Suicide bids are often associated with a person’s mental state of health. Such treatment of people who attempted suicide lacks empathy and is archaic. As such the Consumer Association of Penang (CAP) supports the decriminalising of suicide bids as we should understand why a person can contemplate to do.
Therefore, the government and society as a whole should be empathetic of those who survived suicide attempts rather than charging them with Section 309 of the Penal Code. Such legalistic approach to handle cases of failed suicide attempts is not favoured in light of modern understanding of suicidal behaviour.
With more than 125 Malaysians trying to kill themselves daily there are about five successful ones. According to the 2017 National Health and Morbidity Survey, 29 per cent of Malaysians have depression and anxiety disorder compared to 12 per cent in 2011. There has also been an increase in the cases of suicidal thoughts among teenagers aged 13 to 17 to 10 per cent in 2017 from 7.9 per cent in 2012.
The study also showed that 18.3 per cent of those in the age group suffered from depression. Of those who attempted suicide or died from it were affected by several factors: had a history of attempted suicides; suffering from depression and/or mental illnesses; substance and alcohol abuse; chronic disease; and loneliness. Mental illness is expected to be the second biggest health problem affecting Malaysians after heart disease by 2020.
Consider these some of such cases:
· In October 2019, a 10-year-old girl was coaxed into giving up the idea of jumping from the 20th floor of a flat in Larkin, Johor Baru.
· In August 2019, a 13-year-old Penang boy hanged himself because of homework pressure.
· In July, a teenager from Beaufort, Sabah, hanged himself after being scolded by his sister for skipping school.
· In May 2019, a teenage girl in Kuching asked her Instagram followers if she is live or die and 69 per cent voted that she should die. She leapt to her death.
We should be looking at the reasons why they resort to suicide at this early age and same for the adults too. Penalising those who attempted to take their own lives may aggravate rather than ‘softening’ their predicament.
Family members and friends need to recognise the early signs of mental illnesses as well. About 50 to 60 per cent of people contemplating suicide gave some warnings of their intentions to a family member or friend.
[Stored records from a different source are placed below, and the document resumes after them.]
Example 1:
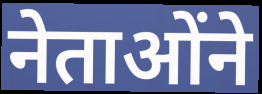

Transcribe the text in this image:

नेताओंने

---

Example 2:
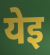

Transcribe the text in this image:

येइ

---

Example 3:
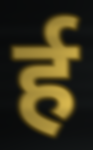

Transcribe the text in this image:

र्ह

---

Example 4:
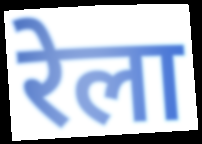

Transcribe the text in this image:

रेला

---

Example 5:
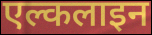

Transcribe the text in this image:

एल्कलाइनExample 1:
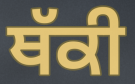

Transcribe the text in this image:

ਥੱਕੀ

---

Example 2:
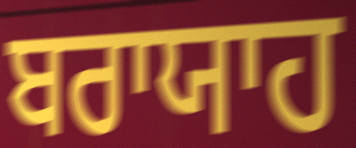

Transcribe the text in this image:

ਬਰਾਯਾਹ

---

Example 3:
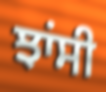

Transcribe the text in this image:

ਝਾਂਸੀ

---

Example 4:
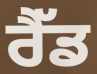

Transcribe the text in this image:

ਰੈੱਡ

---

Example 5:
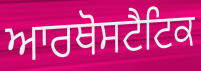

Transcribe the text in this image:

ਆਰਥੋਸਟੈਟਿਕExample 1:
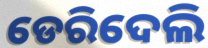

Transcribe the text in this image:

ଡେରିଦେଲି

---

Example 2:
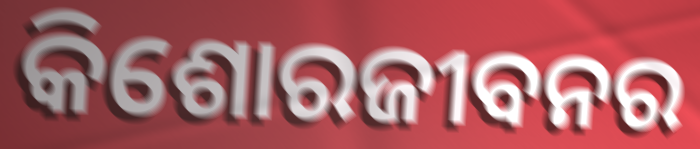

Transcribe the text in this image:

କିଶୋରଜୀବନର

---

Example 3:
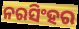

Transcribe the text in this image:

ନରସିଂହର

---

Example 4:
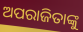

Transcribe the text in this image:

ଅପରାଜିତାଙ୍କୁ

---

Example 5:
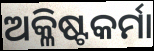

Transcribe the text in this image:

ଅକ୍ଳିଷ୍ଟକର୍ମା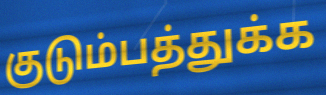
குடும்பத்துக்கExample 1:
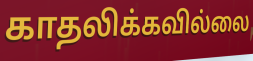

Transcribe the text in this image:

காதலிக்கவில்லை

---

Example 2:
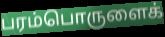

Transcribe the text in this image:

பரம்பொருளைக்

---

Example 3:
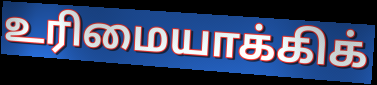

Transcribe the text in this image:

உரிமையாக்கிக்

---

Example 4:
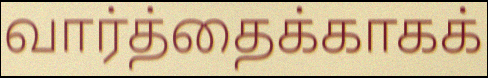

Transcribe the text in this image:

வார்த்தைக்காகக்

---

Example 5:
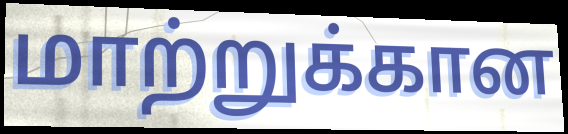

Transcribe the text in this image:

மாற்றுக்கான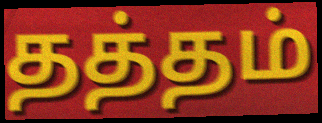
தத்தம்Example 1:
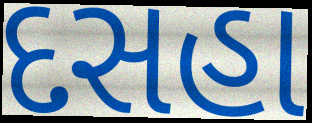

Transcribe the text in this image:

દસહા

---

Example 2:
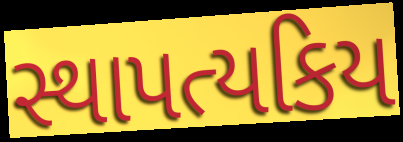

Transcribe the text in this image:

સ્થાપત્યકિય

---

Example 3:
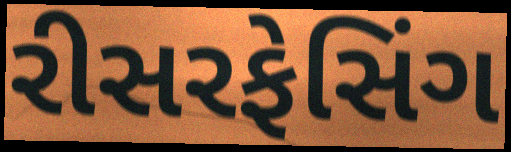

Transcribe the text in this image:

રીસરફેસિંગ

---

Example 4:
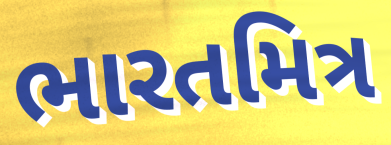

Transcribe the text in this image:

ભારતમિત્ર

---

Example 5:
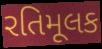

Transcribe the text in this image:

રતિમૂલકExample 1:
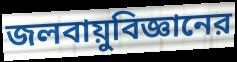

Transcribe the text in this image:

জলবায়ুবিজ্ঞানের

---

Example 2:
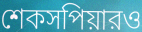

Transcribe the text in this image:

শেকসপিয়ারও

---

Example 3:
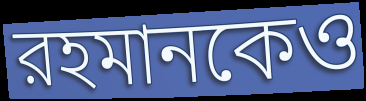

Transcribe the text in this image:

রহমানকেও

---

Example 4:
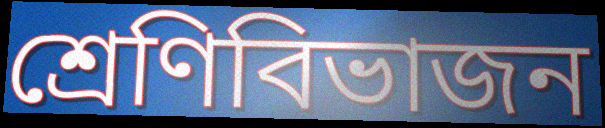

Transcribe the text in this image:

শ্রেণিবিভাজন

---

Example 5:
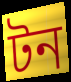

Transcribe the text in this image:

টনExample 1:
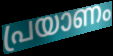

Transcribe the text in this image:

പ്രയാണം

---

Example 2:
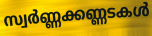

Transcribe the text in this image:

സ്വർണ്ണക്കണ്ണടകൾ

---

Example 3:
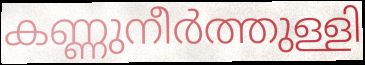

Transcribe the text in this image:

കണ്ണുനീർത്തുള്ളി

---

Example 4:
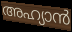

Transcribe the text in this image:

അഹ്യാൻ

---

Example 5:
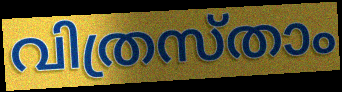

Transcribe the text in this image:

വിത്രസ്താംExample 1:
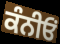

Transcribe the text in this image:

ਕੰਨੀਓਂ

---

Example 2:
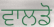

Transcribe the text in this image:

ਵਾਲਡੋ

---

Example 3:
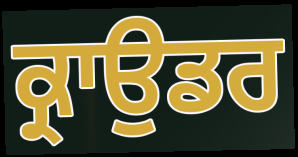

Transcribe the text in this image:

ਕ੍ਰਾਉਡਰ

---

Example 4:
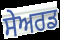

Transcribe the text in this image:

ਸੇਅਰਡ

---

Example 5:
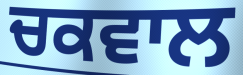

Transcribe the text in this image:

ਚਕਵਾਲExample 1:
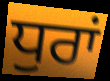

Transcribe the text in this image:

ਧੁਰਾਂ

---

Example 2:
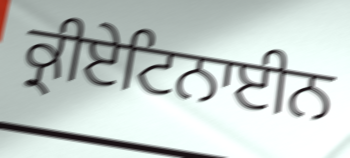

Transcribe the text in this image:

ਕ੍ਰੀਏਟਿਨਾਈਨ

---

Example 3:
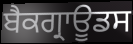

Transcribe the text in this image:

ਬੈਕਗ੍ਰਾਊਡਸ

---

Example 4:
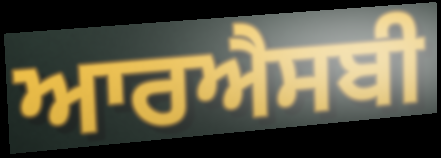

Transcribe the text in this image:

ਆਰਐਸਬੀ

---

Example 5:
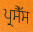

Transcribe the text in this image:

ਪ੍ਰਸੈੱਸ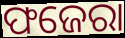
ଫଜେରା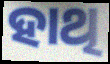
ହାଥି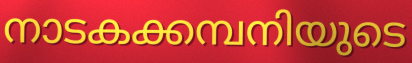
നാടകക്കമ്പനിയുടെ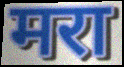
मरा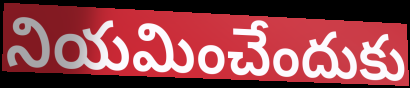
నియమించేందుకు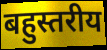
बहुस्तरीय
Hence, suicides can be prevented if positive intervention is given but unfortunately there is a lack of understanding of the problem.
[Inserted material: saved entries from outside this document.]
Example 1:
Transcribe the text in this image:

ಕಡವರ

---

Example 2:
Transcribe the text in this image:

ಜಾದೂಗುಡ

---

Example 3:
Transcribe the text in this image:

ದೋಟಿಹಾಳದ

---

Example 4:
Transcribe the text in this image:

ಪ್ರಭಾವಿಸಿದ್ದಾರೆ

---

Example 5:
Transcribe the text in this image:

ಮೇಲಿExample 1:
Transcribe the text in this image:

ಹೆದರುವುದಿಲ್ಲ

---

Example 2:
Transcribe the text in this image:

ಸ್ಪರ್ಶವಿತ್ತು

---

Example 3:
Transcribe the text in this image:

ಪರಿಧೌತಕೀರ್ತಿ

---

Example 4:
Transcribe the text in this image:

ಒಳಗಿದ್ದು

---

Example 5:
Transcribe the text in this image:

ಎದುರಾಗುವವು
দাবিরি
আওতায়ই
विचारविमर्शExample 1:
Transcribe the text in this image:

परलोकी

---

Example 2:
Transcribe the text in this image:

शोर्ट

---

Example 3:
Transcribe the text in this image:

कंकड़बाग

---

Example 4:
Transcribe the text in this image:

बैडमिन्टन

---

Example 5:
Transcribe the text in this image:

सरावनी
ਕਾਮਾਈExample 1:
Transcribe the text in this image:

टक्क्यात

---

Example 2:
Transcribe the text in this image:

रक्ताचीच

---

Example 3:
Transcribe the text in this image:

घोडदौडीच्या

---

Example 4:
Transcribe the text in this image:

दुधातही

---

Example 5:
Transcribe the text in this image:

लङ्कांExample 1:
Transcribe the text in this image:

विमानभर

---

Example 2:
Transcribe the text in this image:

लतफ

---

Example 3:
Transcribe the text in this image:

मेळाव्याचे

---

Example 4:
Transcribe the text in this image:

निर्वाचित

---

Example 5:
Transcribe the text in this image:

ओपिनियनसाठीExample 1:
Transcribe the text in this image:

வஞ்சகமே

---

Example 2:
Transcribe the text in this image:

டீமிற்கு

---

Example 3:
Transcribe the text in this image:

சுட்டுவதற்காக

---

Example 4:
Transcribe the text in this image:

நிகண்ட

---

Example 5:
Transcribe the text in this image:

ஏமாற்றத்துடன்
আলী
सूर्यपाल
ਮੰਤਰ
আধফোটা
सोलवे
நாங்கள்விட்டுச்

Patients with mental disorders were often ostracised and largely categorised as ‘gila’ (mad) instead of attempting to understand their conditions and needs. It was reported in 2015 that about 60 per cent of them would rather seek bomohs or priests than going for medical treatment. Often the parents are fearful of the strong social stigma associated with mental illness, primarily arising from a cultural stand-point mired in superstitious belief and misconceptions.
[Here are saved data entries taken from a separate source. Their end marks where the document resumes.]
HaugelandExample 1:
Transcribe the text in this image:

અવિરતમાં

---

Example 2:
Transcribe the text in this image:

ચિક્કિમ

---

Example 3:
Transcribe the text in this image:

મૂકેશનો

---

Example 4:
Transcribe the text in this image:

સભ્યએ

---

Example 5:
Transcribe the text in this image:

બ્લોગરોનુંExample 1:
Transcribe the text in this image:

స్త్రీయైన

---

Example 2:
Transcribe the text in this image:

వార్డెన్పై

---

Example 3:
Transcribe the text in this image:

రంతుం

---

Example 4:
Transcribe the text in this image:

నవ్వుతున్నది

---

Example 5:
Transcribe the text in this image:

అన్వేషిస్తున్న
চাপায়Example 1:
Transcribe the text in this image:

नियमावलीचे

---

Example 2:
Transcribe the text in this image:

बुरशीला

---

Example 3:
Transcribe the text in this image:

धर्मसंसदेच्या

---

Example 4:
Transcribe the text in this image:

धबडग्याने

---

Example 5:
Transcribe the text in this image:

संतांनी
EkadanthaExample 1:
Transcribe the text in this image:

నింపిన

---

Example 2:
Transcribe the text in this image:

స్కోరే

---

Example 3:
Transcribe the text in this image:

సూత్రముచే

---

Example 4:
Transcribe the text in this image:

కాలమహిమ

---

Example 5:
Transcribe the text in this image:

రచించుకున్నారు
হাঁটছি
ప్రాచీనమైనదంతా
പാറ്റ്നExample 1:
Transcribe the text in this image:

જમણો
We call upon the government to hasten the decriminalisation of suicide as it will also bring some relief to traumatised family members of those who failed in their suicide attempt. There are more than 200 classified types of mental illnesses yet the subject is treated as a taboo. More is needed to find the underlying causes of suicides and address them accordingly. Relevant government agencies can also hold exhibitions/roadshows to educate the public about mental illnesses and suicide.